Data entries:
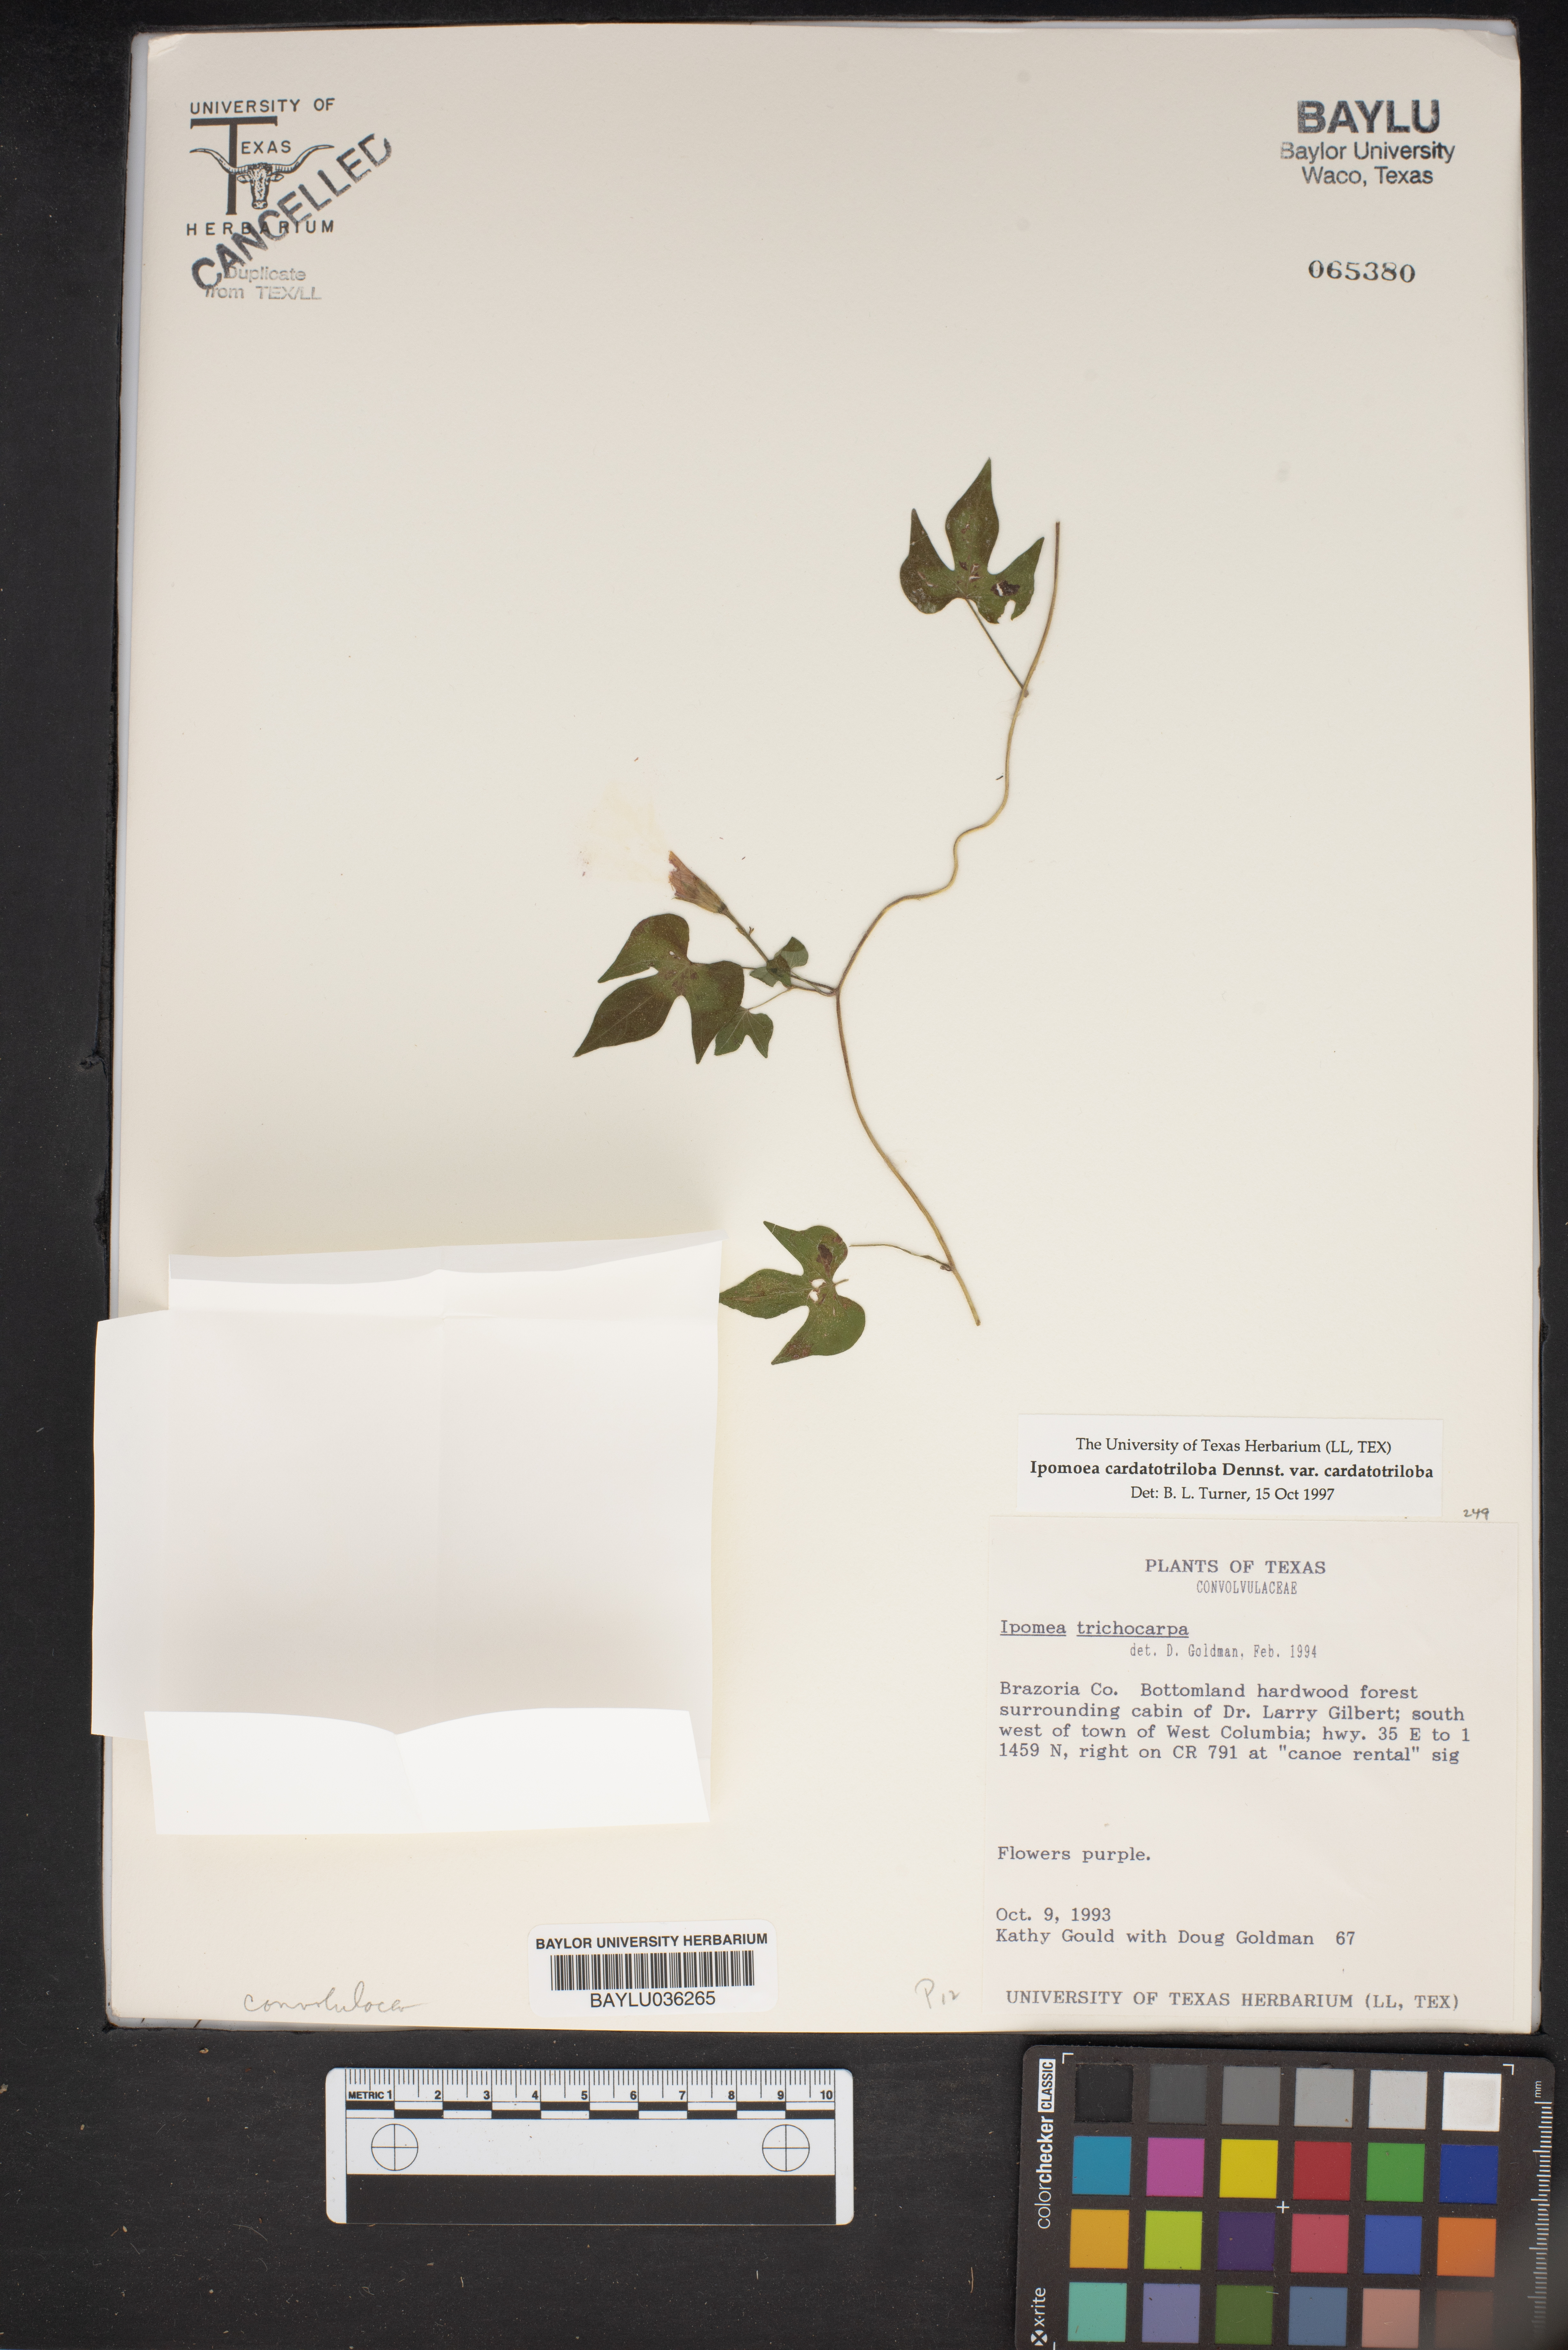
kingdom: Plantae
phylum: Tracheophyta
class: Magnoliopsida
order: Solanales
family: Convolvulaceae
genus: Ipomoea
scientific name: Ipomoea cordatotriloba
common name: Cotton morning glory
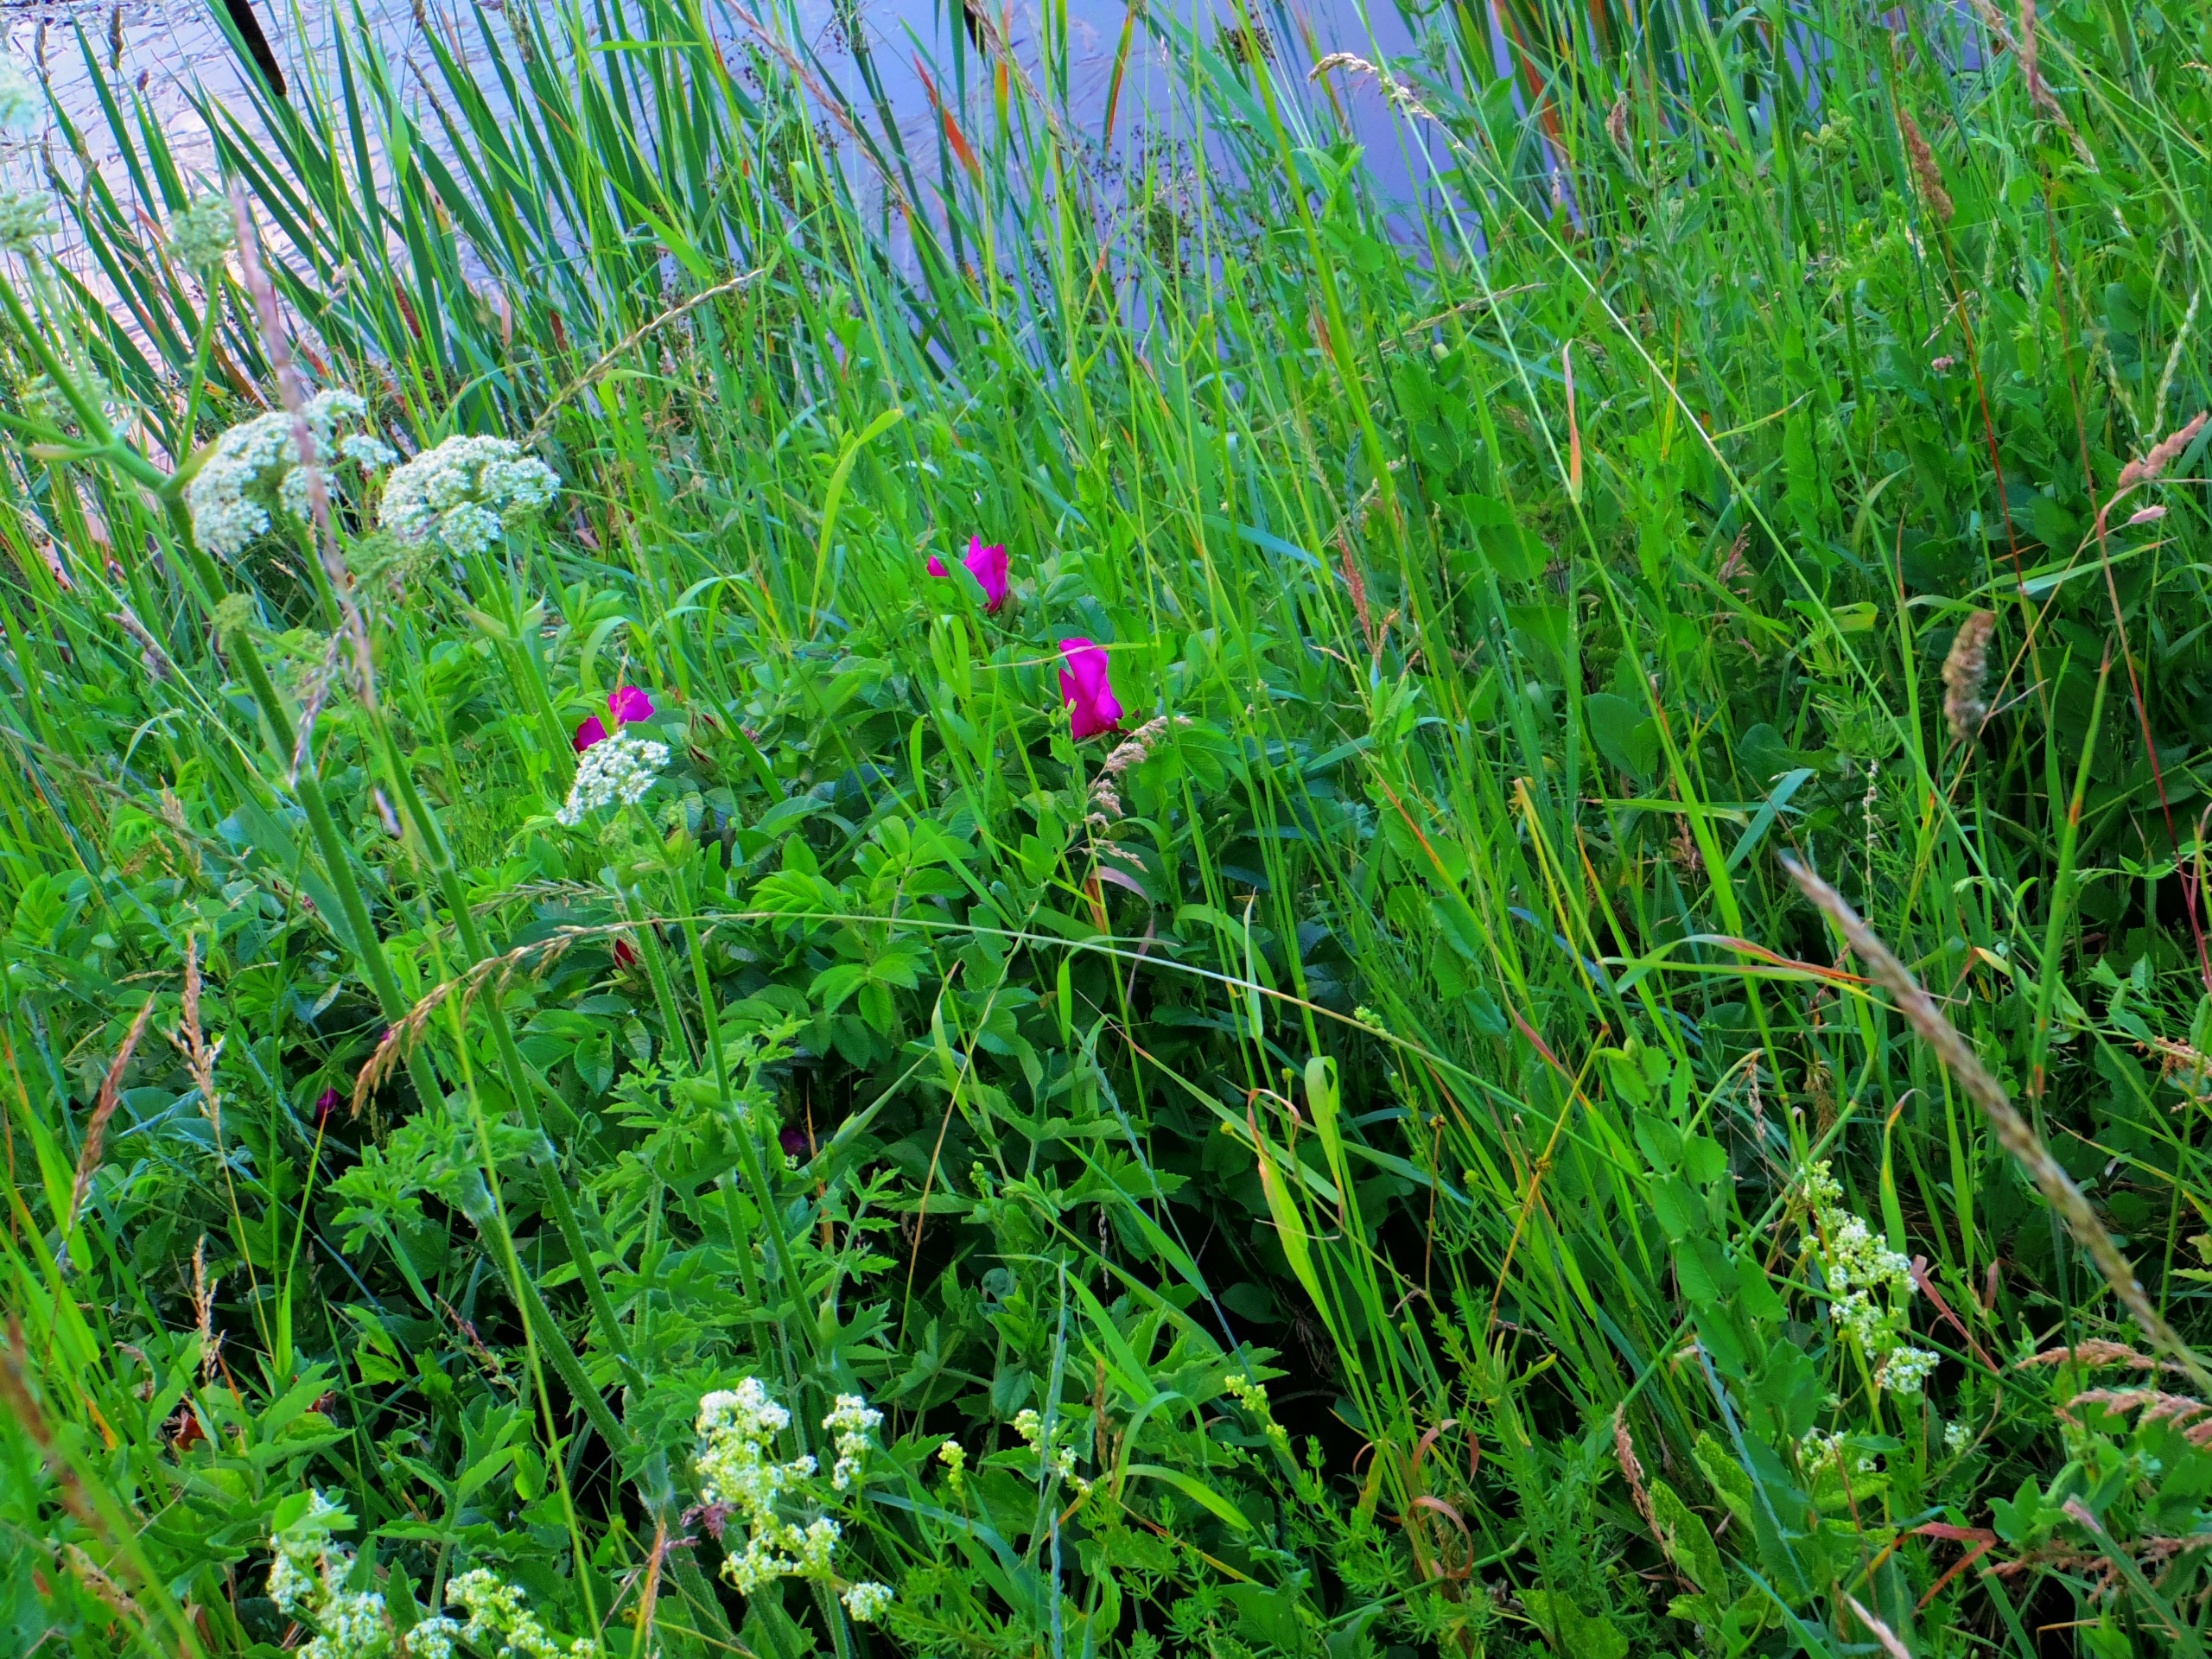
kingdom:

▶ _GIVEN REQUEST_: Output every line of text from all the records above without changing a word, and leave out the pictures.

▶ _SOLUTION TO THIS PROBLEM_:
kingdom: Plantae
phylum: Tracheophyta
class: Magnoliopsida
order: Solanales
family: Convolvulaceae
genus: Ipomoea
scientific name: Ipomoea cordatotriloba
common name: Cotton morning glory
kingdom:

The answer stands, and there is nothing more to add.